The big picture: Game companies big and small are increasingly vocal about environmental causes.
- Larger corporations such as EA and Activision have begun listing climate change as a risk to their business, while Ubisoft and others now regularly report their emissions — if not yet identifying successful ways to significantly drop them.
- It’s unclear how impactful in-game messages are, but they're now a staple of game studios who say they care about being Green.
2. Fixing remake mistakes
The companies behind two bungled video game remakes are now attempting salvage efforts.
Why it matters: The attempts are another sign that the perpetual malleability of games through online updates can improve bad releases.

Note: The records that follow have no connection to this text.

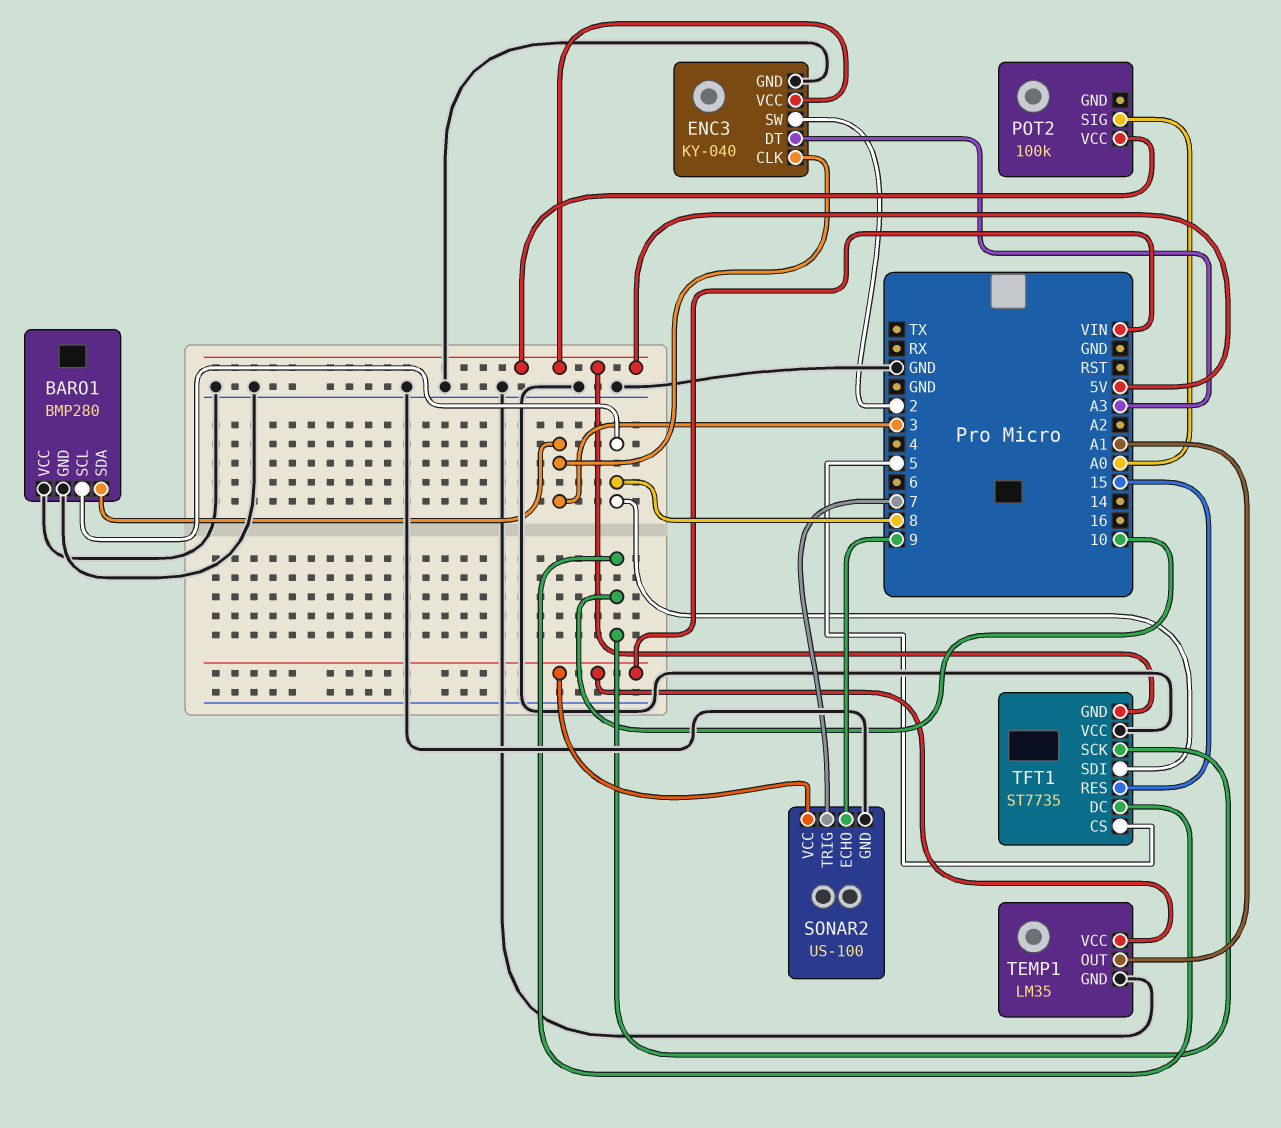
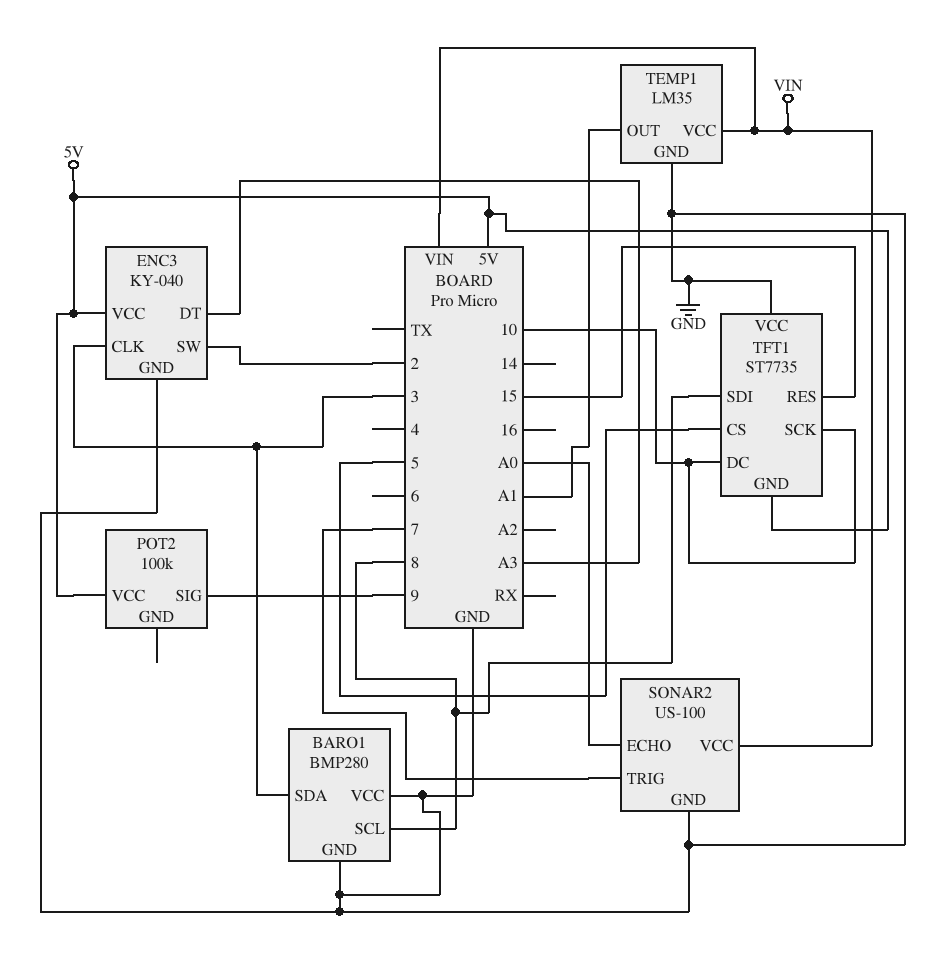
POT2 pin SIG: A0 -> 9
SONAR2 pin ECHO: 9 -> A0

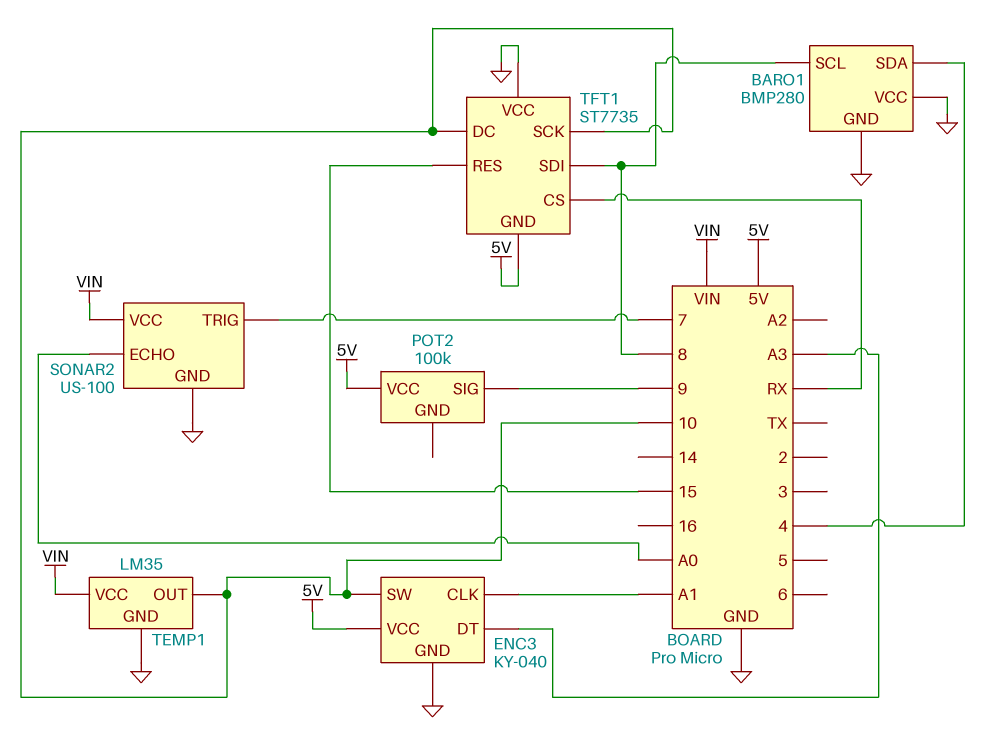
BARO1 pin SDA: 3 -> 4
ENC3 pin CLK: 3 -> A1
ENC3 pin SW: 2 -> 10
TEMP1 pin OUT: A1 -> 10
TFT1 pin CS: 5 -> RX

The toss-in-the-original approach: A day after launching a remake of 1997 adventure game Blade Runner to a scorchingly negative reception, publisher Nightdive Studios announced a patch that would add an option to play the original version of the game for free.
The remake-it-again approach: Microids, the publisher of the widely panned 2020 remake of 2003 first-person shooter XIII, says it has hired a new developer to overhaul that remake and update it in September, VGC reports.
3. Need to know
☹️ Unity is laying off 4% of its workforce, approximately 200 employees, to “realign some of our resources to better drive focus and support our long-term growth,” a company rep tells Axios. Sources told Kotaku (and Axios Gaming) that the layoffs are happening despite recent comments from the company’s CEO to employees that layoffs weren’t in the cards.
🖐 Razer plans to acquire haptics company Interhaptics to strengthen its offering of force-feedback gaming devices, the company announced.
🤔 1C Entertainment is changing its name to Fulqrum Games, the studio said in a press release that included this Archimedes quote: “Give me a lever long enough and a fulcrum on which to place it, and I shall move the world.” A rebrand was expected after parent company 1C sold 1CE to Tencent.
4. Amazing Zelda feats
I’ve been mesmerized by a 32-minute video by speedrunner Limcube, who has managed to beat Nintendo Switch hit Legend of Zelda: Breath of the Wild in what might be the most arduous way.
His gambit: Clear every puzzle shrine in the game without using any of the in-game rune powers (stasis, magnetism, magical bombs, freezing power).
- Basically, it requires one clever game-breaking trick after another, repeatedly ignoring how the game’s designers expected him to solve its challenges.
- It took him 28 hours to clear the game this way, according to Eurogamer.
If nothing I’ve written in this item makes sense to you yet, just start the video. It begins with a quick demonstration of amazing ways people were shortcutting their way through the game with the rune powers.
- Then Limcube begins to show how he found ways to clear the game’s challenges without those powers.
- One of his best tricks: using hundreds of in-game balloons to gradually push a heavy door open.